Haas took more than a month off in the aftermath, returning to action while still dealing with bruises and leg pain stemming from the crash. Asked about the impact the incident may have had on his recent on-course slide, Haas opts to focus on the physical.

“I think I struggled to play for the first two months of it, just my legs were banged up,” Haas said after an opening-round 66 at Sedgefield. “They weren’t broken, they were just hurting and all that. But I could play golf, and I felt like in the position I was in, I needed to play. And I played through it, and who knows. Maybe that caused some stuff.”

It’s the who knows that can linger after a tragedy. How his week at Riviera might have played out differently, how his season might have taken on a more consistent trajectory. How this season, where he has played the last two weeks in Lexington and Reno instead of Portrush and Memphis in an effort to chase status, might have fared.


Full-field scores from the Wyndham Championship

Full coverage of the Wyndham Championship


Haas’ laid-back, affable demeanor belies a man struggling with the what-ifs. His father, Jay, won nine times on Tour and has remained a constant resource and sounding board for his younger son. But this year, the paternal catch-up sessions have veered from fairways and greens to more probing topics, like sleep patterns.

“Just a few weeks ago, he said to my wife, Jan, to his mom, that he thinks about (the accident) every day,” Jay Haas said. “In his mind, somewhere, it’s just there. That’s an indelible mark.”

Father was in the gallery Thursday as son completed a bogey-free opener, one that left him four shots off the early lead on a day where low scores were in abundance. It’s a step in the right direction for Haas, who has shown bursts of his previous form but has struggled to sustain it, with no finishes better than T-10 since April 2018.
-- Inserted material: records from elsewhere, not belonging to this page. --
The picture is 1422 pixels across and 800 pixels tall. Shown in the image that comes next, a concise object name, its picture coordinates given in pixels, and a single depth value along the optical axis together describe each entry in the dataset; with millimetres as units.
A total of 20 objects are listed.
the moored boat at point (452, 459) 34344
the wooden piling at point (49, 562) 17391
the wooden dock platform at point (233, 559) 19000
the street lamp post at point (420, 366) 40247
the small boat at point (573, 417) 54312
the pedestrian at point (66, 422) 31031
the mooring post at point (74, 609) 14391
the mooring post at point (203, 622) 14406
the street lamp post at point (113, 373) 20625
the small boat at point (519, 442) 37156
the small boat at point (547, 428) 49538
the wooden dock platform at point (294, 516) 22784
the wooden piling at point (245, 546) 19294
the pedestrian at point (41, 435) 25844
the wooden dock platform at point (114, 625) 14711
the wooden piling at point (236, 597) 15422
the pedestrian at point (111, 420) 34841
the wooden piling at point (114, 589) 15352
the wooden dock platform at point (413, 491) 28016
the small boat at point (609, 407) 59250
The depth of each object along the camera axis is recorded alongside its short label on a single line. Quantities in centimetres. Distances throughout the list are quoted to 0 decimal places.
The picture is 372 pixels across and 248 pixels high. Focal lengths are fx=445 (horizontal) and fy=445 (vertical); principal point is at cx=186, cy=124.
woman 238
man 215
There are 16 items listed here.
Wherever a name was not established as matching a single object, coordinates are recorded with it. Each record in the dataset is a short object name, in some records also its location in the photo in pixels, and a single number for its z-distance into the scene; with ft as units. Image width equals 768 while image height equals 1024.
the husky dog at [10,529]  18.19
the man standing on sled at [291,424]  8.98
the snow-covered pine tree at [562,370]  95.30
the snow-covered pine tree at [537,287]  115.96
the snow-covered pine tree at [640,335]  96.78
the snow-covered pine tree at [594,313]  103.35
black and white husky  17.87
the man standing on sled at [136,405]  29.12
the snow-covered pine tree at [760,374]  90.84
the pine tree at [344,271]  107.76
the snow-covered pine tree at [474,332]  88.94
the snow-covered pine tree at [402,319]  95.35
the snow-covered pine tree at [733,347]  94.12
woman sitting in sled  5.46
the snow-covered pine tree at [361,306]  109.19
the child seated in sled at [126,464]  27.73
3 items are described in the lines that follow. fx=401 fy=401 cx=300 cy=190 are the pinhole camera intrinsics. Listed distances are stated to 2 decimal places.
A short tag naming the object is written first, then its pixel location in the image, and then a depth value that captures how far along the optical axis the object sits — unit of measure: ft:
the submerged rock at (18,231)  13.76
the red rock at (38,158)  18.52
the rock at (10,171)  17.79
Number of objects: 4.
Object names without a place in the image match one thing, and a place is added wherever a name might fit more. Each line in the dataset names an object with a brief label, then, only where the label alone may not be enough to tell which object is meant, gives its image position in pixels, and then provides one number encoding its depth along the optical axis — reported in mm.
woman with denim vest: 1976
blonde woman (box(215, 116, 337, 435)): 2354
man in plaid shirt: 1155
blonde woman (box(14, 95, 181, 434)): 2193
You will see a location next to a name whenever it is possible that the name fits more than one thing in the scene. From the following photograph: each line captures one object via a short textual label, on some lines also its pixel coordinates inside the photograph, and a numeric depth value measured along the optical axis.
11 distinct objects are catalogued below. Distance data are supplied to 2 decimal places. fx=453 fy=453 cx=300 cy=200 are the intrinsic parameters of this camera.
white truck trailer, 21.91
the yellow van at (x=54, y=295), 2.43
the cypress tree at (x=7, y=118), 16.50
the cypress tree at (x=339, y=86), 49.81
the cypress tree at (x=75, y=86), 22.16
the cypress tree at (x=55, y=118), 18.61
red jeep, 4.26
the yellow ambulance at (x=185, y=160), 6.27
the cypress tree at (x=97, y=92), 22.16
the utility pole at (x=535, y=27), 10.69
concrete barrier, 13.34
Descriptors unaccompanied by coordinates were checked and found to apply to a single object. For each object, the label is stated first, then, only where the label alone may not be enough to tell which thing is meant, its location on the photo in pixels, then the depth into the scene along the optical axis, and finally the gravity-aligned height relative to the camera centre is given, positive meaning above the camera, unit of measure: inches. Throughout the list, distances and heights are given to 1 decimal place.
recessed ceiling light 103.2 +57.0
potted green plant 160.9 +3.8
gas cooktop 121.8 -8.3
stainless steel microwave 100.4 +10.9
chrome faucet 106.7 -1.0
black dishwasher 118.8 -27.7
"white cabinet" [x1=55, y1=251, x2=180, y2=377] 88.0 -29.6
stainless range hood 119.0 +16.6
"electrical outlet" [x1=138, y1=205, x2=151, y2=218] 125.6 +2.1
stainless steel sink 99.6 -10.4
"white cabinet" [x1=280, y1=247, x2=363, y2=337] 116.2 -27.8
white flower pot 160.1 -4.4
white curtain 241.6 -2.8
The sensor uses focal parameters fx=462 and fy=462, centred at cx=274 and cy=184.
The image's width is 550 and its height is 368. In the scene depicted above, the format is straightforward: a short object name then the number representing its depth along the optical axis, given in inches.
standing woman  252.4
“There’s no one thing. I wish I could just change something, flip it, and be in the top 30 in the world again,” he said. “But it’s just been a struggle.”

That struggle has been evident to his peers on Tour, those for whom appropriate words of wisdom or encouragement have sometimes been difficult to find.

“I can’t imagine going through that. I don’t think you can understand it unless you’ve been through it,” said friend and fellow Wake Forest alum Webb Simpson. “I hated it for him. I know they were good friends, and it’s scary, especially since Bill has young kids. But something like that, I’m sure, will change you.”

Compared to many other players on or around the bubble, the consequences of a near-miss this week for Haas are somewhat tempered. He’s assured of retaining at least conditional status, a category from which he gleaned 23 starts this season. Then there’s the comfortable living he dug out of the dirt over the last 15 years, including that $10 million payday from his watery up-and-down at East Lake eight years ago. For Haas, 2020 prospects are not an all-or-nothing proposition.

But that solace doesn’t blunt the pain that lingers long after the bruises have healed, or the fact that every birdie and bogey he makes this week will still be viewed through the prism of a tragedy he endured 18 months ago.

“I have to think of it as how lucky I was. The other guy in the car wasn’t as lucky. His family doesn’t even have him, and I’m complaining about not playing good golf,” Haas said. “It’s a double-edged sword. I want to play better golf, but I’m also lucky to have the opportunity to do it. So I’m not trying to be cliché and all that stuff, but at the same time, there’s bad and good. And you’ve got to weigh on the good, or else you’ll be miserable.”